─── DATASET RECORDS

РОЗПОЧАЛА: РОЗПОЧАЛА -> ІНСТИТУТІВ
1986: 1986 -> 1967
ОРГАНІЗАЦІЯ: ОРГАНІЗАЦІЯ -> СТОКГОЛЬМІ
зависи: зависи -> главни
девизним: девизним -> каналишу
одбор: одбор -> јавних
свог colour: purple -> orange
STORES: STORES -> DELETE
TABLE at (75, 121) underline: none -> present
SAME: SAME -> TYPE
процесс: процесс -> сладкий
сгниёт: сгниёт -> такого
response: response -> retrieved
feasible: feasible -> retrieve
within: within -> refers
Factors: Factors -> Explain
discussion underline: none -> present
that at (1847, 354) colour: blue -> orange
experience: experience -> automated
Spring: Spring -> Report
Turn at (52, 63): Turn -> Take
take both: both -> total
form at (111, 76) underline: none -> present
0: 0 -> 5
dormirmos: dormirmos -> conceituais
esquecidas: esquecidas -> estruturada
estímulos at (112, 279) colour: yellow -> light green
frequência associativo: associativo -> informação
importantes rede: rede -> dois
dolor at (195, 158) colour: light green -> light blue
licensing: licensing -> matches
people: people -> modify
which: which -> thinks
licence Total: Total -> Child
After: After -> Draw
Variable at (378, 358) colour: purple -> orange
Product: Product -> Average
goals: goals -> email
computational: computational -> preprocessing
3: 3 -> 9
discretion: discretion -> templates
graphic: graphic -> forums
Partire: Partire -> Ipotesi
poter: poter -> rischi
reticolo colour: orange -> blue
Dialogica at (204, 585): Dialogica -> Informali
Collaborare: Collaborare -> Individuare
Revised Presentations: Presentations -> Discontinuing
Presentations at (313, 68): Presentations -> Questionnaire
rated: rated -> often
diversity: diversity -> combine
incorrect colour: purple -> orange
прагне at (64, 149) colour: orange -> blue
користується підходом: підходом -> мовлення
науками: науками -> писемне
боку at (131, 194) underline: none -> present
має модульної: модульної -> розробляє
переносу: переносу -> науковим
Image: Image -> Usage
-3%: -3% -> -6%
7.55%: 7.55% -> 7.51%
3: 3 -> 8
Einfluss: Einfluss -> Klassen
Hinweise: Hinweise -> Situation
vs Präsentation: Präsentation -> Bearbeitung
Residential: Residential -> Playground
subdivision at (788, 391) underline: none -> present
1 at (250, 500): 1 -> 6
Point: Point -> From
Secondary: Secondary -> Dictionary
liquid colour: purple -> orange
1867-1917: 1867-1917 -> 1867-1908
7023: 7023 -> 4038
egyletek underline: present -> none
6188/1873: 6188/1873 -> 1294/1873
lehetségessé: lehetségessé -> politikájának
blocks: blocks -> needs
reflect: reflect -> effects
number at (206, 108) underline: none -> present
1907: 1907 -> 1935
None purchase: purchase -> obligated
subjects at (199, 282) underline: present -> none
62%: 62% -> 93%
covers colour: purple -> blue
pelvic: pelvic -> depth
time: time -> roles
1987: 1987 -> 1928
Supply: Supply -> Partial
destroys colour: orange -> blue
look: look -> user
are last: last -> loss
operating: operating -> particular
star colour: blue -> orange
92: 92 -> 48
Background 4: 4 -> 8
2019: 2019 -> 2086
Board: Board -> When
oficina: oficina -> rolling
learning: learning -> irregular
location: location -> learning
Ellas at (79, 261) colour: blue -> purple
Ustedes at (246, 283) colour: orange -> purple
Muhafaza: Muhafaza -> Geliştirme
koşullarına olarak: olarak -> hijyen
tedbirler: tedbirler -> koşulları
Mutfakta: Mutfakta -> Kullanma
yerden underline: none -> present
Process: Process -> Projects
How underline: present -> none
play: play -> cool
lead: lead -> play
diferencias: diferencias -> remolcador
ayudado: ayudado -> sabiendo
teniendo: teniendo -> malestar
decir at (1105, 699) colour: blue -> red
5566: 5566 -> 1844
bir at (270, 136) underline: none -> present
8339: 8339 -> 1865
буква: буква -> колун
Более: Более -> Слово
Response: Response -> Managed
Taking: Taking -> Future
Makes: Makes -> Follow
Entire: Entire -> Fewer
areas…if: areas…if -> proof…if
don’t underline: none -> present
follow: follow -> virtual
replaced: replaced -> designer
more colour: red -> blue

──────

**AIM OF THE TASK**
Recast every line listed in the rows above as a JSON list of strings, with one string per line and blank lines left out.

**SOLUTION TO THE PROBLEM**
[
  "РОЗПОЧАЛА: РОЗПОЧАЛА -> ІНСТИТУТІВ",
  "1986: 1986 -> 1967",
  "ОРГАНІЗАЦІЯ: ОРГАНІЗАЦІЯ -> СТОКГОЛЬМІ",
  "зависи: зависи -> главни",
  "девизним: девизним -> каналишу",
  "одбор: одбор -> јавних",
  "свог colour: purple -> orange",
  "STORES: STORES -> DELETE",
  "TABLE at (75, 121) underline: none -> present",
  "SAME: SAME -> TYPE",
  "процесс: процесс -> сладкий",
  "сгниёт: сгниёт -> такого",
  "response: response -> retrieved",
  "feasible: feasible -> retrieve",
  "within: within -> refers",
  "Factors: Factors -> Explain",
  "discussion underline: none -> present",
  "that at (1847, 354) colour: blue -> orange",
  "experience: experience -> automated",
  "Spring: Spring -> Report",
  "Turn at (52, 63): Turn -> Take",
  "take both: both -> total",
  "form at (111, 76) underline: none -> present",
  "0: 0 -> 5",
  "dormirmos: dormirmos -> conceituais",
  "esquecidas: esquecidas -> estruturada",
  "estímulos at (112, 279) colour: yellow -> light green",
  "frequência associativo: associativo -> informação",
  "importantes rede: rede -> dois",
  "dolor at (195, 158) colour: light green -> light blue",
  "licensing: licensing -> matches",
  "people: people -> modify",
  "which: which -> thinks",
  "licence Total: Total -> Child",
  "After: After -> Draw",
  "Variable at (378, 358) colour: purple -> orange",
  "Product: Product -> Average",
  "goals: goals -> email",
  "computational: computational -> preprocessing",
  "3: 3 -> 9",
  "discretion: discretion -> templates",
  "graphic: graphic -> forums",
  "Partire: Partire -> Ipotesi",
  "poter: poter -> rischi",
  "reticolo colour: orange -> blue",
  "Dialogica at (204, 585): Dialogica -> Informali",
  "Collaborare: Collaborare -> Individuare",
  "Revised Presentations: Presentations -> Discontinuing",
  "Presentations at (313, 68): Presentations -> Questionnaire",
  "rated: rated -> often",
  "diversity: diversity -> combine",
  "incorrect colour: purple -> orange",
  "прагне at (64, 149) colour: orange -> blue",
  "користується підходом: підходом -> мовлення",
  "науками: науками -> писемне",
  "боку at (131, 194) underline: none -> present",
  "має модульної: модульної -> розробляє",
  "переносу: переносу -> науковим",
  "Image: Image -> Usage",
  "-3%: -3% -> -6%",
  "7.55%: 7.55% -> 7.51%",
  "3: 3 -> 8",
  "Einfluss: Einfluss -> Klassen",
  "Hinweise: Hinweise -> Situation",
  "vs Präsentation: Präsentation -> Bearbeitung",
  "Residential: Residential -> Playground",
  "subdivision at (788, 391) underline: none -> present",
  "1 at (250, 500): 1 -> 6",
  "Point: Point -> From",
  "Secondary: Secondary -> Dictionary",
  "liquid colour: purple -> orange",
  "1867-1917: 1867-1917 -> 1867-1908",
  "7023: 7023 -> 4038",
  "egyletek underline: present -> none",
  "6188/1873: 6188/1873 -> 1294/1873",
  "lehetségessé: lehetségessé -> politikájának",
  "blocks: blocks -> needs",
  "reflect: reflect -> effects",
  "number at (206, 108) underline: none -> present",
  "1907: 1907 -> 1935",
  "None purchase: purchase -> obligated",
  "subjects at (199, 282) underline: present -> none",
  "62%: 62% -> 93%",
  "covers colour: purple -> blue",
  "pelvic: pelvic -> depth",
  "time: time -> roles",
  "1987: 1987 -> 1928",
  "Supply: Supply -> Partial",
  "destroys colour: orange -> blue",
  "look: look -> user",
  "are last: last -> loss",
  "operating: operating -> particular",
  "star colour: blue -> orange",
  "92: 92 -> 48",
  "Background 4: 4 -> 8",
  "2019: 2019 -> 2086",
  "Board: Board -> When",
  "oficina: oficina -> rolling",
  "learning: learning -> irregular",
  "location: location -> learning",
  "Ellas at (79, 261) colour: blue -> purple",
  "Ustedes at (246, 283) colour: orange -> purple",
  "Muhafaza: Muhafaza -> Geliştirme",
  "koşullarına olarak: olarak -> hijyen",
  "tedbirler: tedbirler -> koşulları",
  "Mutfakta: Mutfakta -> Kullanma",
  "yerden underline: none -> present",
  "Process: Process -> Projects",
  "How underline: present -> none",
  "play: play -> cool",
  "lead: lead -> play",
  "diferencias: diferencias -> remolcador",
  "ayudado: ayudado -> sabiendo",
  "teniendo: teniendo -> malestar",
  "decir at (1105, 699) colour: blue -> red",
  "5566: 5566 -> 1844",
  "bir at (270, 136) underline: none -> present",
  "8339: 8339 -> 1865",
  "буква: буква -> колун",
  "Более: Более -> Слово",
  "Response: Response -> Managed",
  "Taking: Taking -> Future",
  "Makes: Makes -> Follow",
  "Entire: Entire -> Fewer",
  "areas…if: areas…if -> proof…if",
  "don’t underline: none -> present",
  "follow: follow -> virtual",
  "replaced: replaced -> designer",
  "more colour: red -> blue"
]